At several points here and there over this vast area these two bodies have established missions and schools. Both bodies have been represented by Bishops whose names will not be forgotten by this or the succeeding generation. Bompas of the Anglicans and Grouard of the Roman Catholics well deserve to rank among the greatest of modern missioners. The former came out from England many years ago, and at once entered this far away field. He soon became proficient in the different languages of the country and lived a life of toil and privation of which but little is known, for it is said he seldom spoke of such things. He died at Carcross on the Upper Yukon in 1906 a few months before I was there. His life work has been well portrayed in a recent publication by one of his clergy to which I would refer any one who wishes to be informed on the life and work of this “Great Apostle of the North.”

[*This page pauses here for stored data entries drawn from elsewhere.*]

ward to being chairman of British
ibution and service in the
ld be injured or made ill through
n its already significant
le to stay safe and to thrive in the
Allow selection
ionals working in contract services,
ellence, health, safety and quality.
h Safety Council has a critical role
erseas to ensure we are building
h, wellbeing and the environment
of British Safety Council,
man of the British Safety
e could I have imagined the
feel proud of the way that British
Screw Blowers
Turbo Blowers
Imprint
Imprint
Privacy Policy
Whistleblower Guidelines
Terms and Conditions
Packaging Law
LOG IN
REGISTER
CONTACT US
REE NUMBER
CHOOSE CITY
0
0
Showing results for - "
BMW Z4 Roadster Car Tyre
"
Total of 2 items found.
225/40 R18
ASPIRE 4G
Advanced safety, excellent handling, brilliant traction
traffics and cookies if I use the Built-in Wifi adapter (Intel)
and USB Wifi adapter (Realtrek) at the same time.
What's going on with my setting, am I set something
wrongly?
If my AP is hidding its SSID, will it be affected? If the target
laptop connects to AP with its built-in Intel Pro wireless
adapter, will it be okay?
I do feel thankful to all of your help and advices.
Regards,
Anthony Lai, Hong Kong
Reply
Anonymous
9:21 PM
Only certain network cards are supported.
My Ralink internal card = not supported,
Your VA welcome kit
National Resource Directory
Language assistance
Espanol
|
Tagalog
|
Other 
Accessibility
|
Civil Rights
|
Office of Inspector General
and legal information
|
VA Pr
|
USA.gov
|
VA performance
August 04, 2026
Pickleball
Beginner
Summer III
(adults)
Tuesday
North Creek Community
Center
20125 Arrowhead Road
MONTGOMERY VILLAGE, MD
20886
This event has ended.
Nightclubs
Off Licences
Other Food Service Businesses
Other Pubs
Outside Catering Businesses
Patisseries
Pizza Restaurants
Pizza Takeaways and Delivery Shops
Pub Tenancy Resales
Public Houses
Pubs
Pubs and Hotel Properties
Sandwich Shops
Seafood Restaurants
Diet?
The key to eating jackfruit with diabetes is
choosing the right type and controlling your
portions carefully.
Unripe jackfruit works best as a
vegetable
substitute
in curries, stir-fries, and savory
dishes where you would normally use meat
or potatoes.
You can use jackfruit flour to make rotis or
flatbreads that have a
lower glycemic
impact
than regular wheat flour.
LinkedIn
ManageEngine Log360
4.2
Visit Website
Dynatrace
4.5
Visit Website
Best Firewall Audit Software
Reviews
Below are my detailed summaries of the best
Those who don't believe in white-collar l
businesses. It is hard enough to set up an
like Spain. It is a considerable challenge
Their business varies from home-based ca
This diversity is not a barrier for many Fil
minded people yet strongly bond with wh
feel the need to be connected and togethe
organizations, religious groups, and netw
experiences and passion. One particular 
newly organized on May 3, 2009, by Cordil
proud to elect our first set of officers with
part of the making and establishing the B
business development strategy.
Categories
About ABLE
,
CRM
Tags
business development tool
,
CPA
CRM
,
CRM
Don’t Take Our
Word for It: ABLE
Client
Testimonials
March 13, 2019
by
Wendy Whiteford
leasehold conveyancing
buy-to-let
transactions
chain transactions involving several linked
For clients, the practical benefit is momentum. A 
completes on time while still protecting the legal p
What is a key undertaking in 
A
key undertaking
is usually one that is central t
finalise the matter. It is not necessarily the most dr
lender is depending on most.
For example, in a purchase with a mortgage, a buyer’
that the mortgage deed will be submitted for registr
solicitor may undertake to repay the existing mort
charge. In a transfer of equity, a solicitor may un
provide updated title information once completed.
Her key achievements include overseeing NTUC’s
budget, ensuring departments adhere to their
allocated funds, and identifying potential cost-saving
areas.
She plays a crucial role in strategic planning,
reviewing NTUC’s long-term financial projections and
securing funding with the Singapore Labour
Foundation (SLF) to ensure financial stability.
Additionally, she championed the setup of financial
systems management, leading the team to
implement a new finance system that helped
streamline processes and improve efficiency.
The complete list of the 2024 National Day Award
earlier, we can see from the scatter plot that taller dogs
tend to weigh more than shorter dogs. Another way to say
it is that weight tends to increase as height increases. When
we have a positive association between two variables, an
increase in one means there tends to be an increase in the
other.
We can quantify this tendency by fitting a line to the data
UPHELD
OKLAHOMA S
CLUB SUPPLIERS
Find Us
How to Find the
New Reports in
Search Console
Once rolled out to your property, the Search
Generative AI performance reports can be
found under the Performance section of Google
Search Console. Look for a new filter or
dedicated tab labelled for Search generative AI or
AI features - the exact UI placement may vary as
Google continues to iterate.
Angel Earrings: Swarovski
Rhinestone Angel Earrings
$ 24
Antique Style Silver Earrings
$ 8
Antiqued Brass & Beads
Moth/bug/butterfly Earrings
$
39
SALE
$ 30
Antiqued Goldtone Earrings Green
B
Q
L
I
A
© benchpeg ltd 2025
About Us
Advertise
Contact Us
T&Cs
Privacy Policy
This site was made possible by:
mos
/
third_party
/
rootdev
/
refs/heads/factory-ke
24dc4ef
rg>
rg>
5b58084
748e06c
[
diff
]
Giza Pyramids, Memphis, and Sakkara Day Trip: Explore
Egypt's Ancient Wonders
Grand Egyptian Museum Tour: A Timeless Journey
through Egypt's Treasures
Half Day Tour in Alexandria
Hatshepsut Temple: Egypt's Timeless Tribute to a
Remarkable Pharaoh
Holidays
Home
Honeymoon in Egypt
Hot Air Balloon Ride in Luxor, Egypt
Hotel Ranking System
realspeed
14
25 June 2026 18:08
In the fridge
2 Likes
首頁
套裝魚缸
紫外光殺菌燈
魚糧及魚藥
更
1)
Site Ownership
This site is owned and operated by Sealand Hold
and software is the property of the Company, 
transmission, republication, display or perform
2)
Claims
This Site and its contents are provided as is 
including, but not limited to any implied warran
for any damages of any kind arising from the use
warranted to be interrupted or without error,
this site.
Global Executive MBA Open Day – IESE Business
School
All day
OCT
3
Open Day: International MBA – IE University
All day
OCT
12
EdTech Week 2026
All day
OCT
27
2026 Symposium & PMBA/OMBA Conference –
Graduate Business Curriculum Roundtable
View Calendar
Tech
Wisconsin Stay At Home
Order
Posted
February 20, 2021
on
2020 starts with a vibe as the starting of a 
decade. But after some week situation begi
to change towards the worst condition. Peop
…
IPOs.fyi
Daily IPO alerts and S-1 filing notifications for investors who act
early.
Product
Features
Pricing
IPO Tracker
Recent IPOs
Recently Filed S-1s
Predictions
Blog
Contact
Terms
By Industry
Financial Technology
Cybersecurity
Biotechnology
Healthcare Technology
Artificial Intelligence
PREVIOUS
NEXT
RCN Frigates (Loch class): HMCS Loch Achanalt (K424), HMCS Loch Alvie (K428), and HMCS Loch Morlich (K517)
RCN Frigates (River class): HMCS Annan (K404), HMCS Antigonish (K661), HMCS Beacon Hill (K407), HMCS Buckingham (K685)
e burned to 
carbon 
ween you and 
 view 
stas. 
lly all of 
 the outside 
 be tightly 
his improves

On our journey from Hay River to Fort McPherson we had as a fellow passenger Bishop Reeves who, for many years had been a co-worker with Bishop Bompas, and his many accounts of the self-sacrificing devotion of the latter prevented our learning much of his own experiences of which he seemed too modest to speak, though it is well known that his best days were spent in the country from which he has recently returned, and is now Coadjutor Bishop of Toronto.